The final text of the documents as signed and initialled are not yet available in this country. A reasonably full and accurate summary was, however, released to the Press and was published this morning. As soon as the final text of the Agreement is available, it will be published as a White Paper.
On a point of Order. in view of the fact that we on these Benches never heard a single word and do not know what the statement is about, would it not be possible for the Government to consider issuing these statements to hon. Members at 2 o'clock before we come in and thus save the time of the House?
Mr. Ivor Owen Thomas:
On that point of Order, Mr. Speaker. Are you aware that there is general complaint on these Benches about the poor acoustics of the Chamber and of the fact that we can hardly hear any speaker— [Hon. Members: "Speak up."]and can hardly hear any hon. Member unless he happens to be facing— in this direction? May I seriously suggest that steps be taken to improve the position either by Ministers raising their voices on the Front Bench or by installing some more suitable listening apparatus?
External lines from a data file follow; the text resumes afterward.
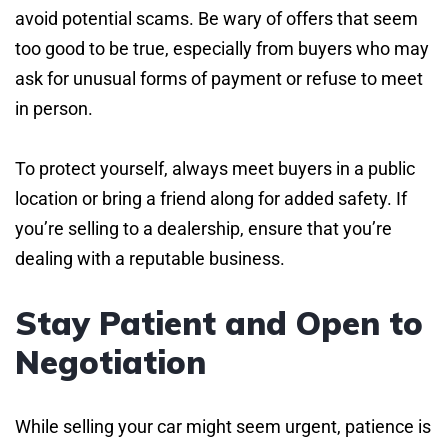
avoid potential scams. Be wary of offers that seem
too good to be true, especially from buyers who may
ask for unusual forms of payment or refuse to meet
in person.
To protect yourself, always meet buyers in a public
location or bring a friend along for added safety. If
you’re selling to a dealership, ensure that you’re
dealing with a reputable business.
Stay Patient and Open to
Negotiation
While selling your car might seem urgent, patience is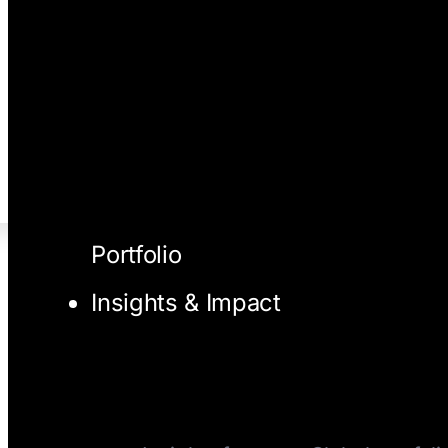
Portfolio
Insights & Impact
I/O Blog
May I ask the hon. Gentleman whether we have or have not agreed to sign the Fifth Freedom, as we would like a definite answer on that subject; and, secondly, whether we are to understand that it is the Government's case that there has been some quid pro quo on this matter, and how long the United States intends, or has promised, to agree to the international regulation of fares?
Mr. Ivor Thomas:
I would like to apologise to the House if I was not audible. The Agreement itself is very complex, but it will be published as a White Paper before long. I cannot add to what I said on the Fifth Freedom. The Question is not susceptible of that simple answer which the hon. Member desires. The acceptance of the Fifth Freedom is subject to all the conditions I have enumerated. With regard to fares, the United States has accepted the principle of the international regulation of fares, and it is necessary now to seek the approval of Congress.
I think we all tried to follow the statement which the hon. Gentleman has given, but, even for those who heard it, it was, admittedly, an extremely complicated one. I do not want to press further questions now, as the issues are very wide and complicated, but we may, when we have had time to study the Agreement, have to ask the Government for time to discuss it.
May I ask the hon. Gentleman what, under the new Agreement, is the position of the United Kingdom vis-a-vis those countries with which we have already entered into agreements, and whether he will give us an assurance that at Bermuda the Government have not signed away the sovereignty of any of these bases?
With regard to the latter part of the question, I can give a categorical assurance in the affirmative to the hon. Member. With regard to the Agreements with other countries, the United States has accepted the same principles that govern our agreements with the other countries. We have in this Agreement adopted a different method of achieving the same result.
As Congress approval is required to this arrangement, from the American point of view, surely it is only reasonable that this House should give approval to it from our point of view, especially in view of the fact that bases in the Empire are vitally affected?
May I ask the Minister if, when he issues the text of the Agreement or publishes it as a White Paper, he will be good enough to publish some explanatory memorandum— because the text, I gather, is somewhat obscure— in order to try to elucidate the many important points and to state in simple language what the Agreement does or does not do?